I really want to start a dogs of war army after i have finally completed my empire and i was wondering how i could make a cheap yet reliable one without the regiment of renown or empire models

THANKS :victory:


----------



## Trigger (Mar 12, 2008)

Option 1; 
Buy a load of Empire spearmen/halberds and use brass rod (available from model railway shops) to extend them into pikes. Lovely.

Option 2;
Buy some plastic crossbowmen and a sheet of plasticard. form the plasticard into large sheilds and stick them in front of the crossbowmen. Voila, you have the Marksmen of Miraglio.

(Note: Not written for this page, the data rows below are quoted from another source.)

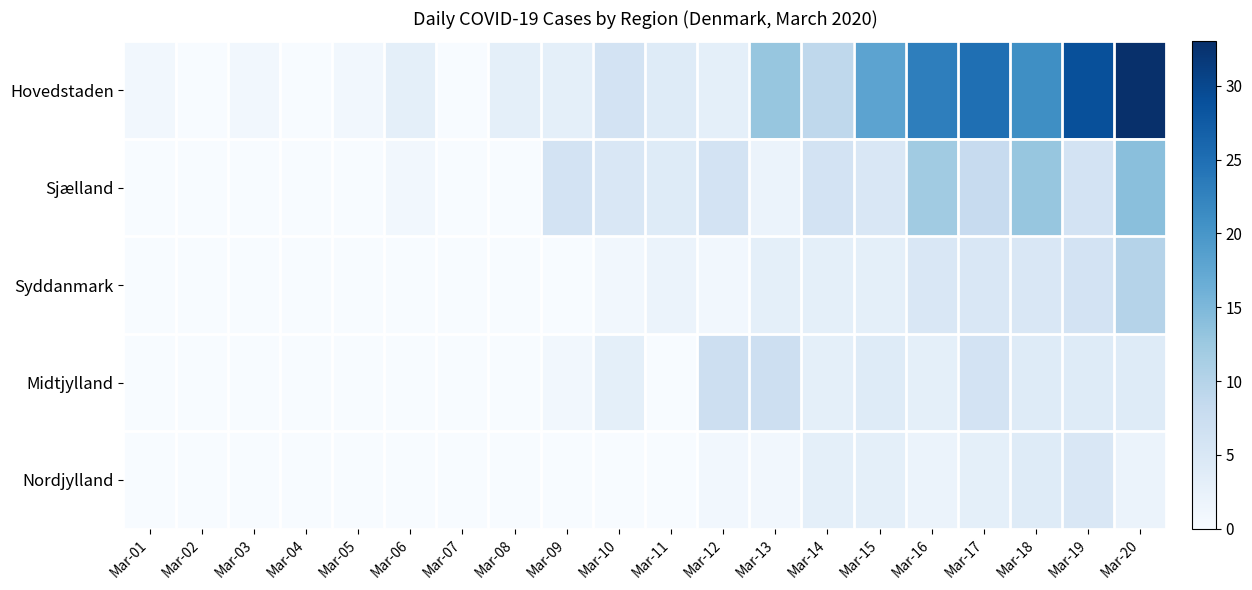

What is the spread (max minus min) of values at Mar-08?

3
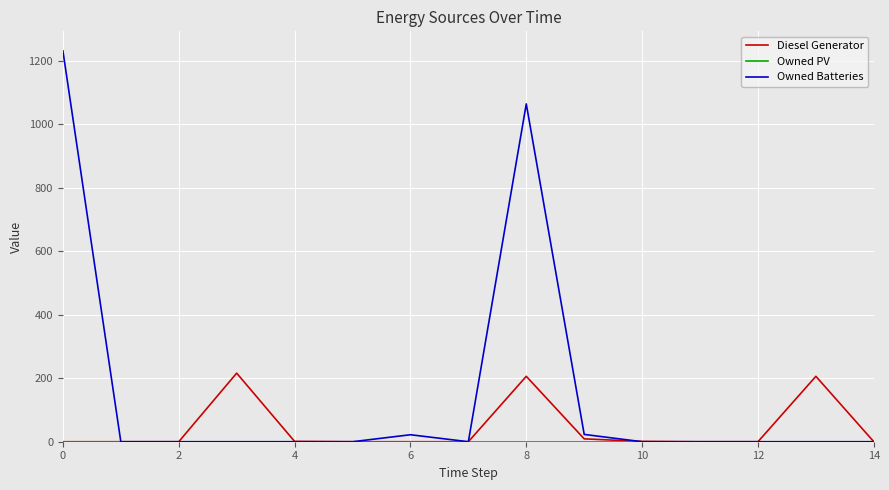

What is the maximum value shown in the chart?

1231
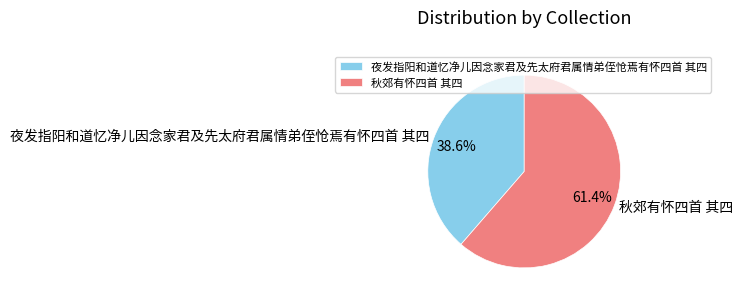

How much of the chart is everything except 秋郊有怀四首 其四?

38.6%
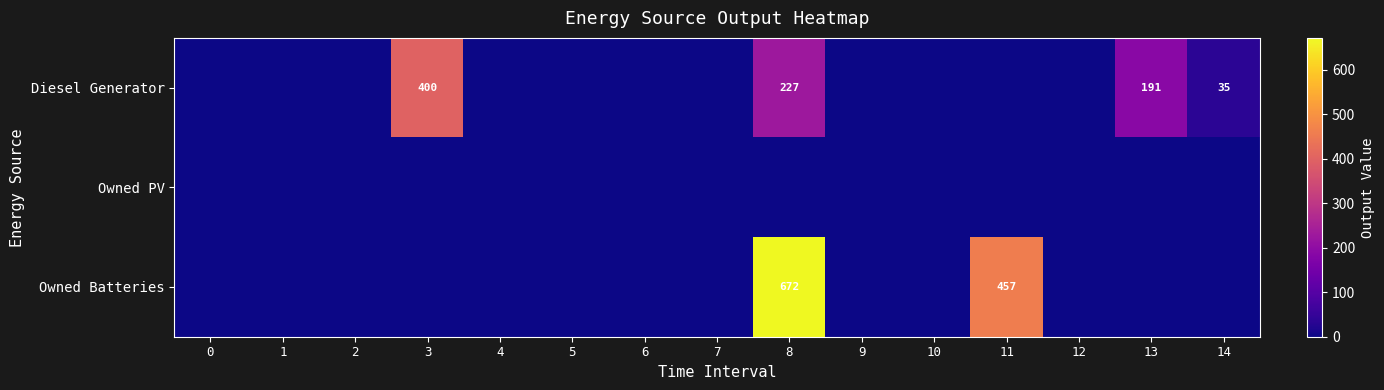

The Diesel Generator series shows 35 at 14. True or false?

True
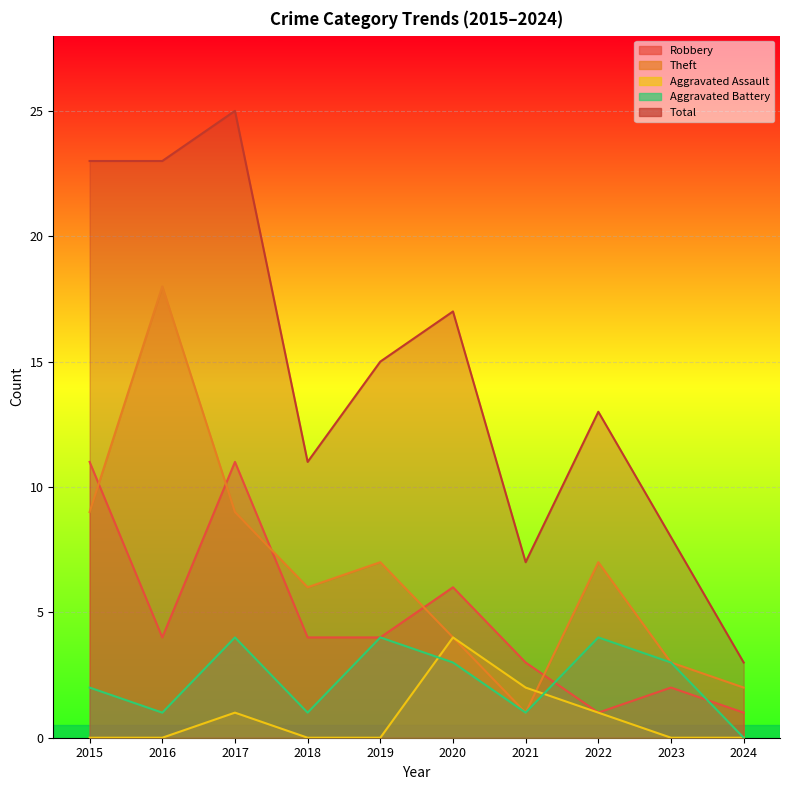

What is the spread (max minus min) of values at 2023?

8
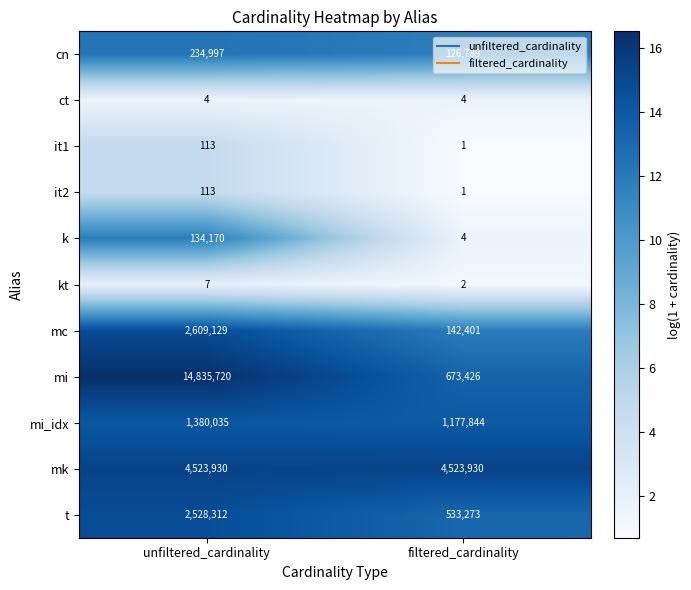

What is the highest value of the mi series?

14835720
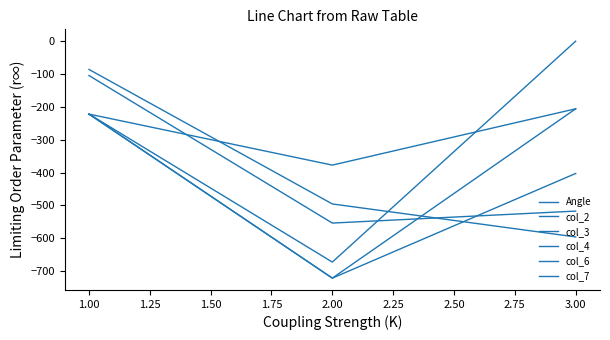

Does the chart have visible grid lines?

No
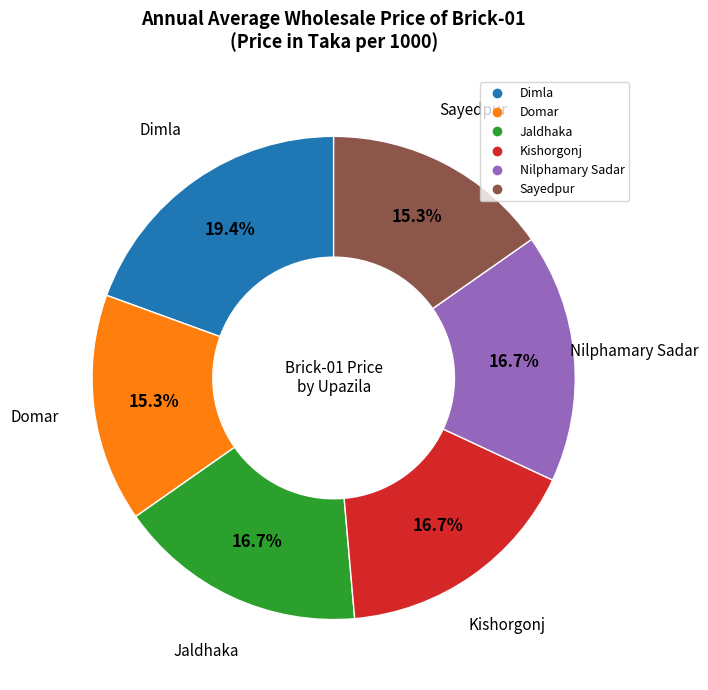

Count the number of slices in the pie.

6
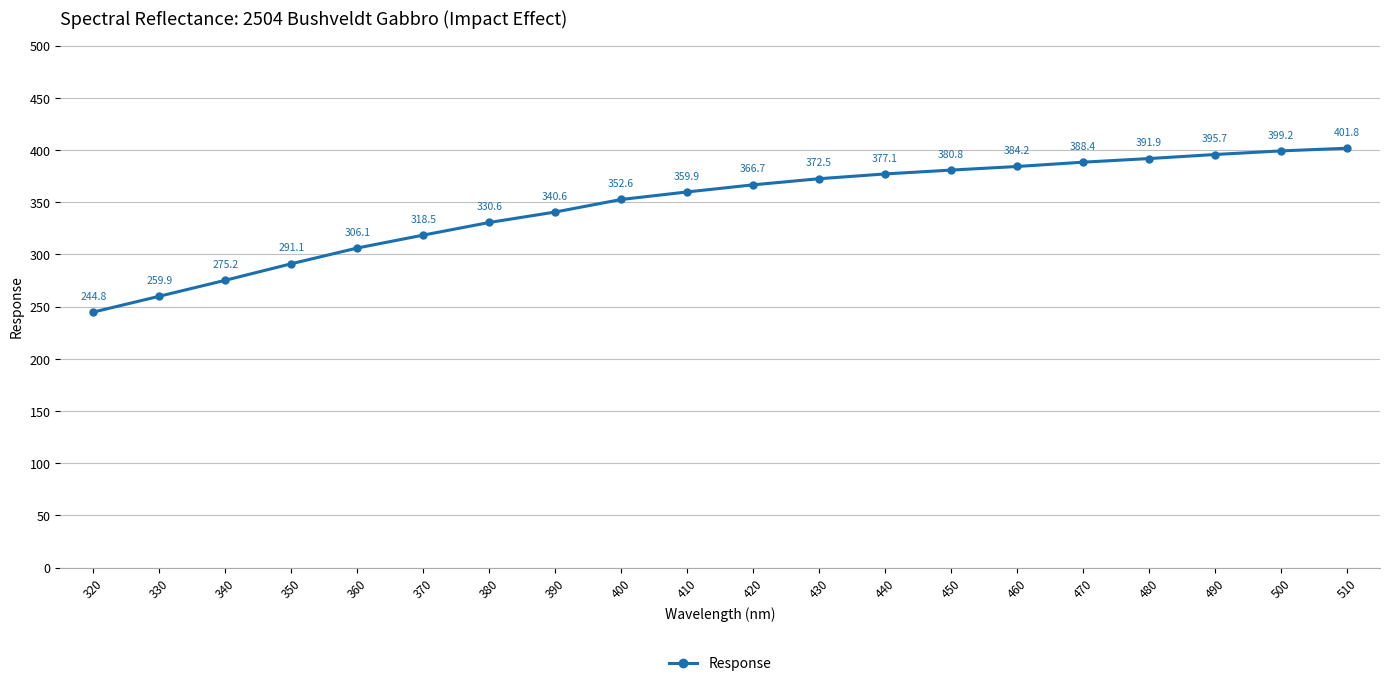

Does the chart have visible grid lines?

Yes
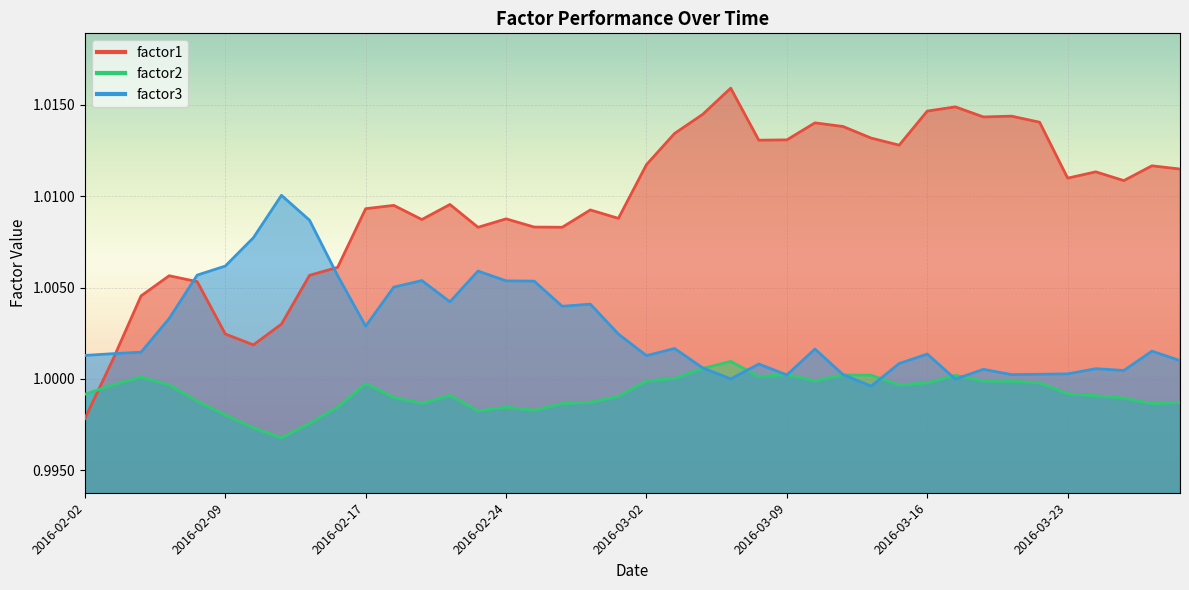

Where does the factor3 series first go above 1?

2016-02-02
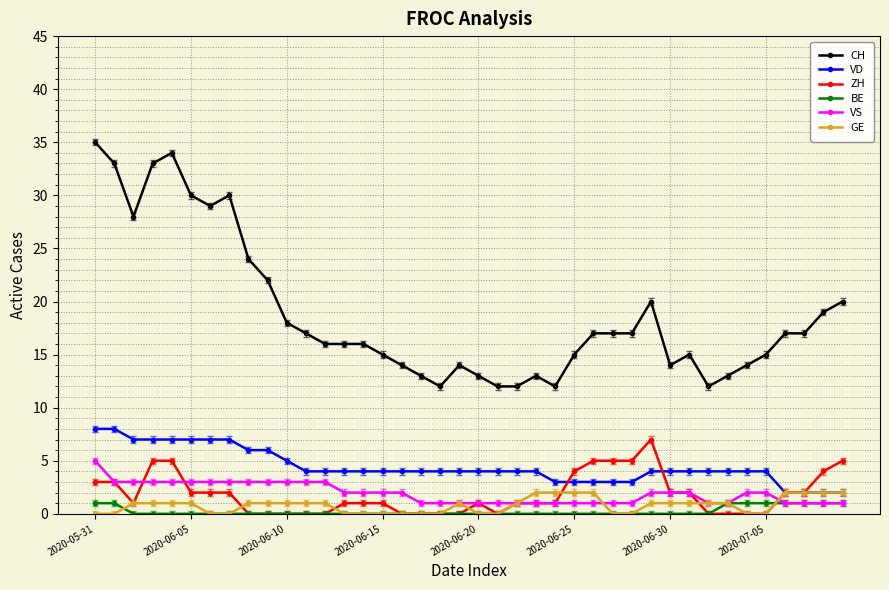

True or false: GE has more than 0 interior local peaks.

True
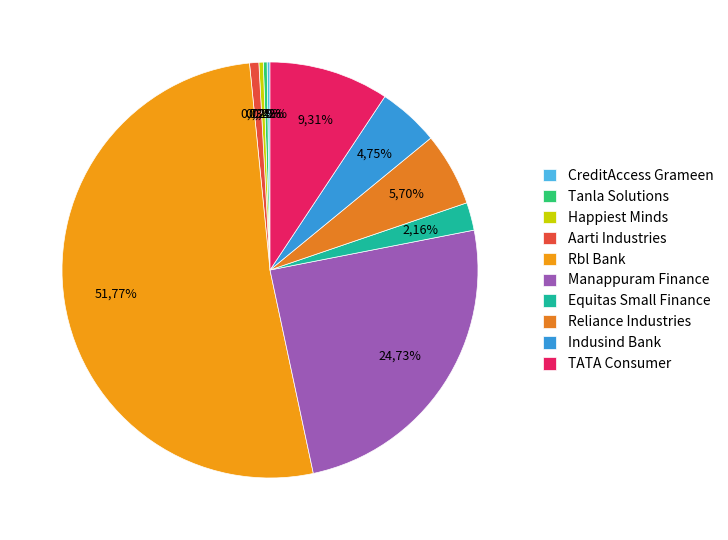

Combined, what portion of the pie is Aarti Industries and Reliance Industries?

6.4%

Sorry, didn't read that properly. How fluffy do you want to go? Are Orks and Ogres off your list? Plastic Slayers will make you Long Drongs Slayer Pirates. I think they're immune to psychology but I don't have the book. You could use bretonnians for option 1 above, but as most of the Dogs of War are human shaped, the list of units available to you is a bit thin. I imagine all the regiments of renown are easy to make using the basic boxes, Orks, Ogres and the rest.


----------



## neilbatte (Jan 2, 2008)

Brettonian peasants are the best source of cheap humans and fairly easy to convert as are the plastic Empire militia you should be able to make pikemen, crossbowmen and duelists, plastic dwarves ,empire or brettonian cavalry are available as are the plastic marauders and there are loads of character options available I think this covers most of the troop types plus ogres are plastic so you can do plenty with plastic and imagination


----------



## daemonhammer (Feb 20, 2008)

I don'y know if i want to do a human army can high elves be converted:grin:


----------